You start that bad against a team like Minnesota and you're not going to catch them at the end, to paraphrase O'Neill.
And now O'Neill is looking "to play new guys."
Well, that's one solution although the guys he played in this game were his call. They didn't put themselves in the lineup. And according to O'Neill, now they will be going to Oraby -- and through Oraby.
"He's got size, he can catch, he can rebound and he can block shots," O'Neill said. But he was on the bench when USC shot its way out of it and even with a 7-2, 270-pounder, it was too little, too late.

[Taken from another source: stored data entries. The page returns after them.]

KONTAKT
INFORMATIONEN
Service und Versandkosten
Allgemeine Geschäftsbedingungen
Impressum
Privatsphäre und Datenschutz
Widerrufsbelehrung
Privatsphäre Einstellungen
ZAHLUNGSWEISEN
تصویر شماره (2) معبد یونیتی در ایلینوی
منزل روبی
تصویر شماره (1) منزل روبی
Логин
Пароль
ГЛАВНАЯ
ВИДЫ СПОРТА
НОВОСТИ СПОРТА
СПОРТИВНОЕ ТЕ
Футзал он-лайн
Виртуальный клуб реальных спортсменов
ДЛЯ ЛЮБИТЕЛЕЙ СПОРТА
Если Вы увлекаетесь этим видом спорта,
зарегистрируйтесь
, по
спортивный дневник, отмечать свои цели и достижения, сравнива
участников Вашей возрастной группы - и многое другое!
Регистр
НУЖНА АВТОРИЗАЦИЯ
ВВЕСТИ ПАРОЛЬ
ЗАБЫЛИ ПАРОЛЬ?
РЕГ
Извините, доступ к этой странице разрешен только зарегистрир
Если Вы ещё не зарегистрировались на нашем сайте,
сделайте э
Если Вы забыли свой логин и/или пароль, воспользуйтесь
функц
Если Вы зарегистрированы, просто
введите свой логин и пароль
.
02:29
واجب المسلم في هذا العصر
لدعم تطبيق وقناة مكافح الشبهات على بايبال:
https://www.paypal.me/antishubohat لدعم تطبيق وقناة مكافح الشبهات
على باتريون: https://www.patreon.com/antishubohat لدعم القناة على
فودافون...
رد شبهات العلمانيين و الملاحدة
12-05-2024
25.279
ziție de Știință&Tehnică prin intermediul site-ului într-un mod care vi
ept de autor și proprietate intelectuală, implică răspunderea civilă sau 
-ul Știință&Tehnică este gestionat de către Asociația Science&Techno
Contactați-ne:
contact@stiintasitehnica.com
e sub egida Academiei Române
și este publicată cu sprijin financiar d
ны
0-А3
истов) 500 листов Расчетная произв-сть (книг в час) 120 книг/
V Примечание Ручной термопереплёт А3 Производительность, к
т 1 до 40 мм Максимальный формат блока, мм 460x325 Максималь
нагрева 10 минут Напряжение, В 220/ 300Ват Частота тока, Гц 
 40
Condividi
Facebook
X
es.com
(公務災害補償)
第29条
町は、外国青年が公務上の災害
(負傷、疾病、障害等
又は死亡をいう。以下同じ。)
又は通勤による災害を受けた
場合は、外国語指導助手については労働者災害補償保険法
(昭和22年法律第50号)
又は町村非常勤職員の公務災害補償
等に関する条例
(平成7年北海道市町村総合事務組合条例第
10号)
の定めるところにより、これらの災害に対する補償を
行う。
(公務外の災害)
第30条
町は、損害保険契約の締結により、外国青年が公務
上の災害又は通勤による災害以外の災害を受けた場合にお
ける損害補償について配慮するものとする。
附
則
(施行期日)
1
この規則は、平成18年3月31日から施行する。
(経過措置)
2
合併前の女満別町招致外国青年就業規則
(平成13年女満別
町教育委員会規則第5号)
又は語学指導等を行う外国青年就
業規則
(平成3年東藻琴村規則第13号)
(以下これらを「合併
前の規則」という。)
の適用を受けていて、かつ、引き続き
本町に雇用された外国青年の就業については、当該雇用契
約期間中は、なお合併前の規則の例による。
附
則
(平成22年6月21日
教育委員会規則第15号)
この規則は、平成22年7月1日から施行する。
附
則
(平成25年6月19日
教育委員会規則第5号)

Too bad Minnesota coach Tubby Smith, in winning his 500th career game, knew that. And coached to it.
"We knew coming in USC was a talented, strong, physical team," Smith said, and "they have played good teams. We needed to come out ready to play and we got off to a great start,"
That 9-0 lead right away was just what Tubby wanted. And USC?
"We had another six or seven minutes, this time at the start of the game, where guys played with low energy and that got us into a hole," O'Neill said. And now his solution is to find new guys.
Well, that's one solution.
Downplaying his 500th win, Smith said "I haven't made a meaningful shot since 1973 so it's all about the players."
But most of these Minnesota kids were with Tubby for just a fraction of those 500 wins including one national title at Kentucky.
So in watching what happened here on this night, if it were all about the players, USC would have walked out of here after a game down to the wire. Only they didn't.
Because it wasn't "all about the players."
No, it was also about the coaches. Advantage: Minnesota.